WHAT TO WORK ON -> Retype exactly the lines from the line with "text [165, 1621, 1087, 1686]" to the end of the data, keeping both boundary lines.

DATA SUPPLIED ->
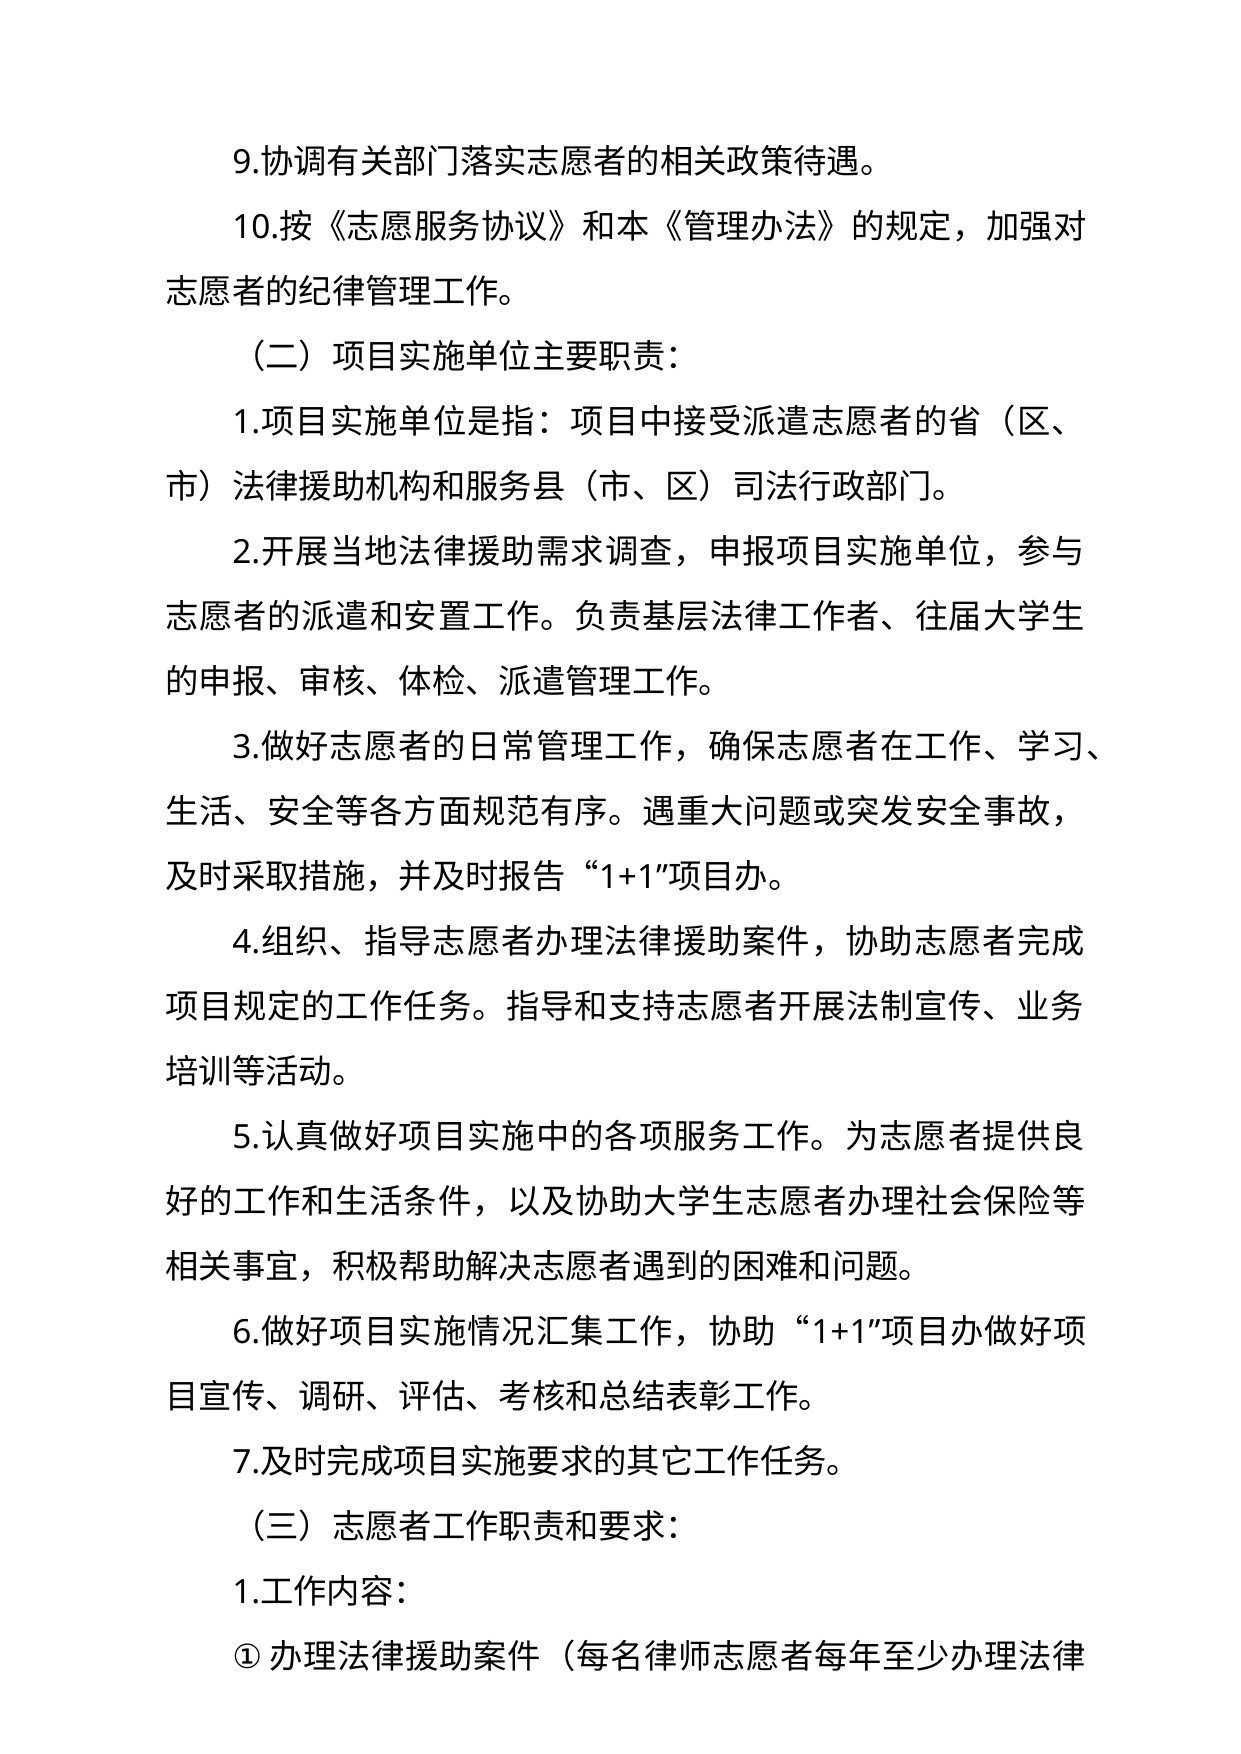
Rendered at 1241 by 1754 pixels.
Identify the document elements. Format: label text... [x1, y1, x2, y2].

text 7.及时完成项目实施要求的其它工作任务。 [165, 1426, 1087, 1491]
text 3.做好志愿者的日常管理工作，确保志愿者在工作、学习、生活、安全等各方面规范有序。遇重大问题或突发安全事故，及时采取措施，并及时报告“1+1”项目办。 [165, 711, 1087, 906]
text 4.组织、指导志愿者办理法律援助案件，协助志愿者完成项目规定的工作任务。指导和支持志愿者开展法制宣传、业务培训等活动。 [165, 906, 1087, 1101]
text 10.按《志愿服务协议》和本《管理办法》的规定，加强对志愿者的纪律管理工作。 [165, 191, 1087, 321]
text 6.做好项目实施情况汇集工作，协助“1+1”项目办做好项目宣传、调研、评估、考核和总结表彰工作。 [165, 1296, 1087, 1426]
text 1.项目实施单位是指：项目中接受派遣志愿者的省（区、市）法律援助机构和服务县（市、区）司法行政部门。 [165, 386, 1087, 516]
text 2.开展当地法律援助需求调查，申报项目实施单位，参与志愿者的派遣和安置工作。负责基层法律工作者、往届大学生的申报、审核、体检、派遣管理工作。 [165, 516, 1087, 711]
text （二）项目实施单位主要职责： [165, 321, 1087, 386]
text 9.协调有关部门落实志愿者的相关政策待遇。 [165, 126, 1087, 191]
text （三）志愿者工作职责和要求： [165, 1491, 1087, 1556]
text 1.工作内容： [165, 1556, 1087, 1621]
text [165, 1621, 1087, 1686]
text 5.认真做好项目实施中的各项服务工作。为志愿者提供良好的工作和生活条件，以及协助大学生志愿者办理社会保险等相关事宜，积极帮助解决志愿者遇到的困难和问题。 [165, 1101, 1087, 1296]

EXERCISE ANSWER ->
text [165, 1621, 1087, 1686]
text 5.认真做好项目实施中的各项服务工作。为志愿者提供良好的工作和生活条件，以及协助大学生志愿者办理社会保险等相关事宜，积极帮助解决志愿者遇到的困难和问题。 [165, 1101, 1087, 1296]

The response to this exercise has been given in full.